Though Hatfill said what is happening in Wuhan, China – the epicenter of the current infection – could be compared to the 1918 influenza pandemic, he stressed that the seriousness of the coronavirus in the U.S. is “not yet” at that level.
“Even in 1918, the majority of people got better,” he noted.
“However, when you’re dealing with such an infection rate and millions of people are infected, you could see how even a small percent fatality rate could quickly become overwhelming,” he explained. “And, if you want an example, just look at Philadelphia in 1918. The majority of people got better. But, my goodness, entire families died, bodies were lying in the street. It looked like West Africa with Ebola.”

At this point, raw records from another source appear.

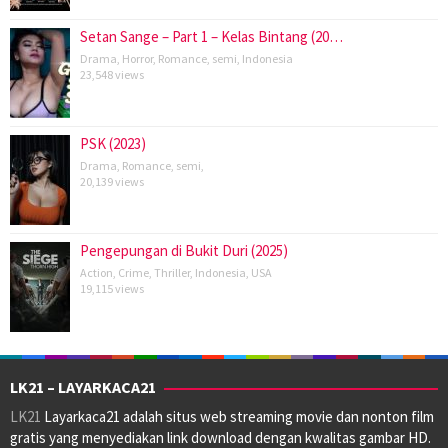
Setan Sange – Part 1 – Kelas Bintang (20…
Drama
,
Horror
,
Romance
,
semi
,
Indonesia
23,548 views
PSK (2023)
Drama
,
Romance
,
semi
,
20,139 views
Pengepungan di Bukit Duri (2025)
Action
,
Crime
,
Thriller
,
Indonesia
,
USA
19,115 views
LK21 – LAYARKACA21
LK21
Layarkaca21 adalah situs web streaming movie dan nonton film
gratis yang menyediakan link download dengan kwalitas gambar HD.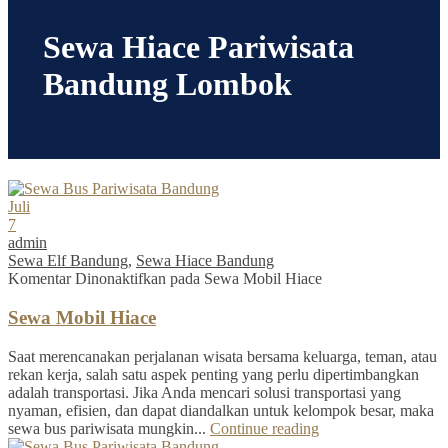
Sewa Hiace Pariwisata
Bandung Lombok
Juli
7
admin
Sewa Elf Bandung
,
Sewa Hiace Bandung
Komentar Dinonaktifkan
pada Sewa Mobil Hiace
Sewa Mobil Hiace
Saat merencanakan perjalanan wisata bersama keluarga, teman, atau
rekan kerja, salah satu aspek penting yang perlu dipertimbangkan
adalah transportasi. Jika Anda mencari solusi transportasi yang
nyaman, efisien, dan dapat diandalkan untuk kelompok besar, maka
sewa bus pariwisata mungkin...
Continue reading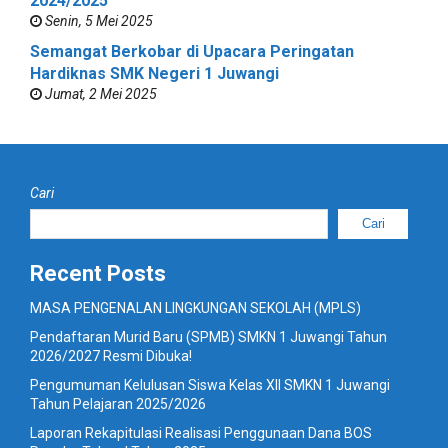
2024/2025
Senin, 5 Mei 2025
Semangat Berkobar di Upacara Peringatan
Hardiknas SMK Negeri 1 Juwangi
Jumat, 2 Mei 2025
Cari
Cari
Recent Posts
MASA PENGENALAN LINGKUNGAN SEKOLAH (MPLS)
Pendaftaran Murid Baru (SPMB) SMKN 1 Juwangi Tahun
2026/2027 Resmi Dibuka!
Pengumuman Kelulusan Siswa Kelas XII SMKN 1 Juwangi
Tahun Pelajaran 2025/2026
Laporan Rekapitulasi Realisasi Penggunaan Dana BOS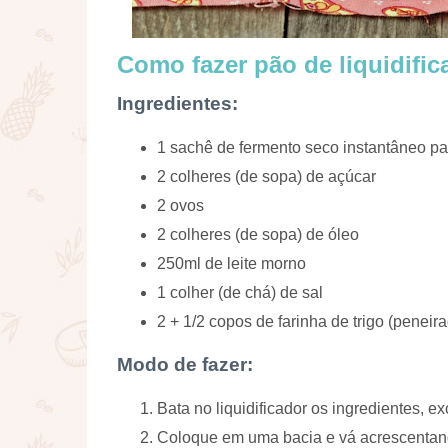
Como fazer pão de liquidifica
Ingredientes:
1 sachê de fermento seco instantâneo pa
2 colheres (de sopa) de açúcar
2 ovos
2 colheres (de sopa) de óleo
250ml de leite morno
1 colher (de chá) de sal
2 + 1/2 copos de farinha de trigo (penei
Modo de fazer:
Bata no liquidificador os ingredientes, ex
Coloque em uma bacia e vá acrescentand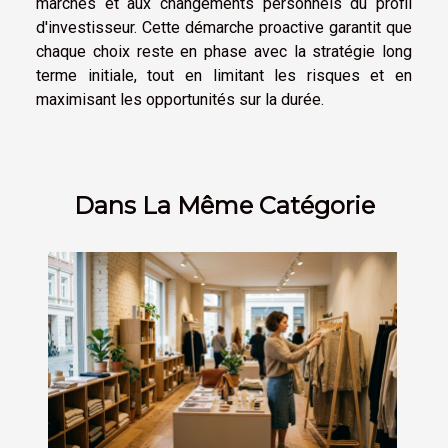
marchés et aux changements personnels du profil
d'investisseur. Cette démarche proactive garantit que
chaque choix reste en phase avec la stratégie long
terme initiale, tout en limitant les risques et en
maximisant les opportunités sur la durée.
Dans La Même Catégorie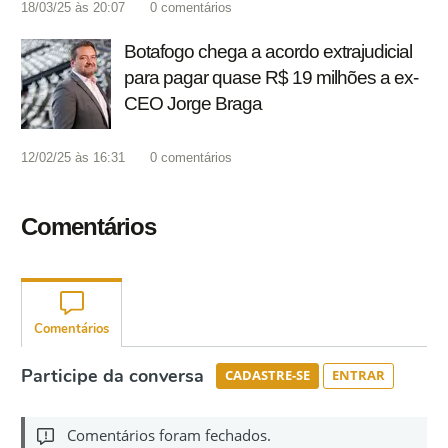
18/03/25 às 20:07
0
comentários
Botafogo chega a acordo extrajudicial
para pagar quase R$ 19 milhões a ex-
CEO Jorge Braga
12/02/25 às 16:31
0
comentários
Comentários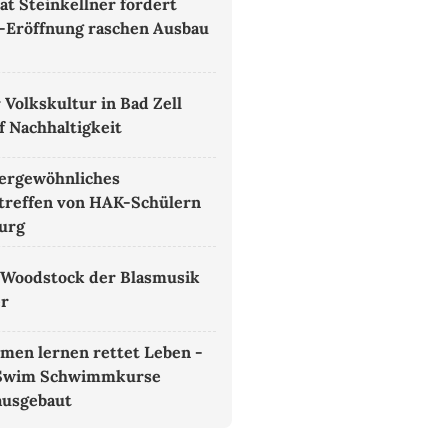
at Steinkellner fordert
-Eröffnung raschen Ausbau
 Volkskultur in Bad Zell
f Nachhaltigkeit
ergewöhnliches
treffen von HAK-Schülern
burg
 Woodstock der Blasmusik
er
en lernen rettet Leben -
Swim Schwimmkurse
ausgebaut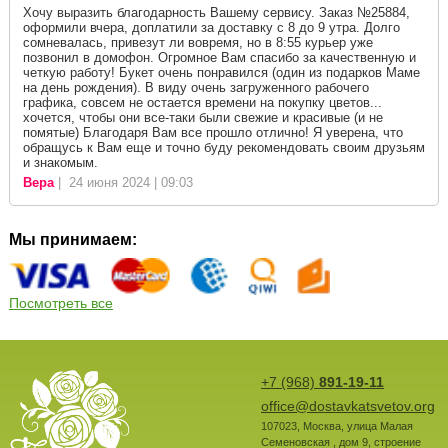
Хочу выразить благодарность Вашему сервису. Заказ №25884,
оформили вчера, доплатили за доставку с 8 до 9 утра. Долго
сомневалась, привезут ли вовремя, но в 8:55 курьер уже
позвонил в домофон. Огромное Вам спасибо за качественную и
четкую работу! Букет очень понравился (один из подарков Маме
на день рождения). В виду очень загруженного рабочего
графика, совсем не остается времени на покупку цветов...
хочется, чтобы они все-таки были свежие и красивые (и не
помятые) Благодаря Вам все прошло отлично! Я уверена, что
обращусь к Вам еще и точно буду рекомендовать своим друзьям
и знакомым.
Вера
| 24 июня 2024 | 09:03
Мы принимаем:
Посмотреть все
+7 (968)
891-19-11
office@dostavkatsvetov.org
107023
,
Москва
,
улица Малая
Семеновская , дом 9, строение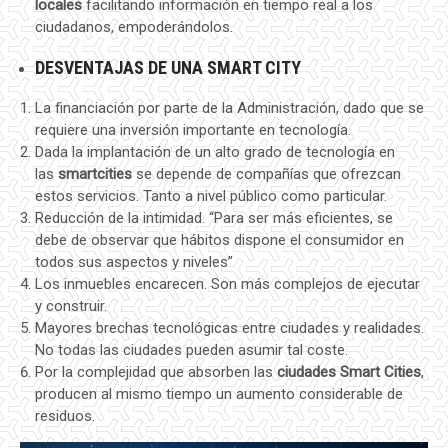
locales
facilitando información en tiempo real a los
ciudadanos, empoderándolos.
DESVENTAJAS DE UNA SMART CITY
La financiación por parte de la Administración, dado que se
requiere una inversión importante en tecnología.
Dada la implantación de un alto grado de tecnología en
las
smartcities
se depende de compañías que ofrezcan
estos servicios. Tanto a nivel público como particular.
Reducción de la intimidad. “Para ser más eficientes, se
debe de observar que hábitos dispone el consumidor en
todos sus aspectos y niveles”
Los inmuebles encarecen. Son más complejos de ejecutar
y construir.
Mayores brechas tecnológicas entre ciudades y realidades.
No todas las ciudades pueden asumir tal coste.
Por la complejidad que absorben las
ciudades Smart Cities
,
producen al mismo tiempo un aumento considerable de
residuos.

Hatfill spelled out some of what he considers to be the major issues in the U.S. healthcare system that could be disastrous in a pandemic situation:
It becomes a question of sheer numbers when you have this amount of people. We don’t have enough healthcare workers – we’re 50,000 workers short. In a 1918-style event coronavirus, whatever pathogen you want to use, our local hospitals are going to have to be able to do a 200 percent increase in hospital beds, and a 400 percent increase in ICU beds. But, our local authorities are not prepared. We’ve got to start getting these local authorities ready for this.
Asked about the recent Rasmussen poll that found 72 percent of Americans are confident in the U.S. public health system’s ability to contain the spread of the coronavirus within the country, Hatfill remarked, “Before I started my research on our book, I was confident that we would be able to handle something like this.”
He said, however, when he began to look at the National Pandemic Plan, he was not finding an impressive blueprint, and assumed there “must be another secret plan” somewhere else.
“And I kept going and asking questions and found out that, yes, that was the plan,” he explained. “We misjudged the ability of local authorities. And things are getting worse. They’re not getting better. The number of available hospital beds is dropping.”